**To do**
Continue the passage on swallowtail butterflies, picking up after its last sentence.

**Page excerpt**

Female Eastern Tiger Swallowtails have more blue on their hind wings than males.
Males may have a little blue in the hind wings, but not nearly as much as females.
And, just to make it more confusing, female eastern Tiger Swallowtails can also be blackish in their wing background coloration. You can often see faint traces of yellow in the wings, especially from the underside. Like our other black-colored swallowtails, this is believed to mimic the unpalatable Pipevine Swallowtails. The black color morphs are generally more abundant in the mountains, where Pipevine Swallowtails are also more common.
Spicebush Swallowtails (Papilio troilus) are recognized by the wash of color on the hind wings. Females have bluish color and male a bluish-green color. Their host plants are Sassafras and Spicebush. They are generally more active as feeders, flapping their wings much more than Eastern Tiger Swallowtails.
I don’t see many Black Swallowtails in our yard as they are more of an edge species. There are plenty at work, especially late in the summer, due to the abundance of one of the host plants, Golden Alexander. They are smaller than Eastern Tiger Swallowtails and tend to have a bold yellow stripe (males). Females look similar to black morph Eastern Tiger females, but they are smaller and the orange spot at the base of the hind wings has a dark spot in the center.
One day I looked out and saw a very active swallowtail with yellow under its wings feeding on the Joe-Pye-Weed. I recognized it as a Giant Swallowtail (Papilio cresphontes).
Ironically, it was almost exactly a year ago that I saw my first Giant Swallowtail in Chatham County. They are large (North America’s largest butterfly) and very active butterflies, making a spread wing shot somewhat difficult.
Pipevine Swallowtail (Battus philenor). Males (photo above) have a brilliant iridescent blue-green color on the hind wings. Females are duller. This species is an irregular visitor to our yard but is easily recognized by its fluttering feeding styles compared to most other swallowtails. Spicebush swallowtails are also active feeders, but appear much larger than Pipevines. As caterpillars, this species sequesters toxins from their host plants (pipevine and Virginia Snakeroot) which are transferred to the adult, giving them some protection from hungry birds and other predators.
My favorite butterfly, the Zebra Swallowtail (Eurytides marcellus). These beauties are found in areas near their host plant, pawpaw. Freshly emerged specimens often have hints of blue on their wings.

**Excerpted records**
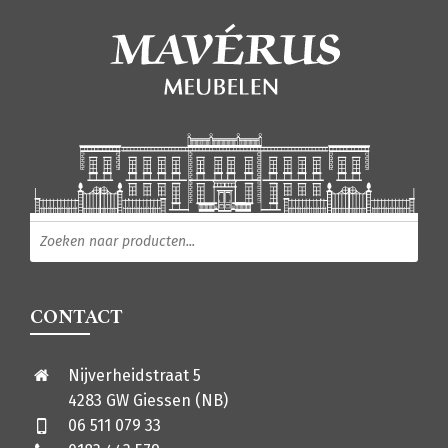
Producten zoeken
CONTACT
Nijverheidstraat 5
4283 GW Giessen (NB)
06 511 079 33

**Output below**
Often mistaken for one of our four dark-colored swallowtails, the beautiful Red-spotted Purple (Limenitis arthemis astyanax) is believed to be another mimic of the unpalatable Pipevine Swallowtail. It has iridescent blue hind wings, lacks the wing tails, and has blue dashes or spots along the wing margins. This species is very common in our woods where its host plant, Black Cherry, is abundant.
Many butterflies are now showing signs of aging and the hazards of life in the wild. This male Eastern Tiger Swallowtail is missing part of one hind wing, perhaps a victim of a missed attack by a bird or mantis.
Birds are major predators of the larval stages of butterflies, but I have not seen much depredation on adult butterflies, especially of our larger swallowtail species. On two occasions, we have seen flycatchers like Eastern Wood-peewees and this Great Crested Flycatcher snag a butterfly in flight.
Large Robberflies are reaching their peak population about now and I have seen them hit some of the swallowtails that were nectaring at flowers, but have only seen one actually carry a large butterfly off to feed on it. This one has a large Carpenter Bee as its meal.
Large spiders (large orb weavers) are major predators of swallowtails in our yard. I do see the butterflies occasionally escape once they hit a web, but we also see many wrapped in silk in the many webs that dot or yard.
Another important predator of large butterflies are the praying mantids, especially the introduced Chinese Mantis. They wait near flower heads and lunge and grab the butterflies. They must be difficult to see as I have watched butterflies forage on the same flower that has a mantis feeding on one of their cousins.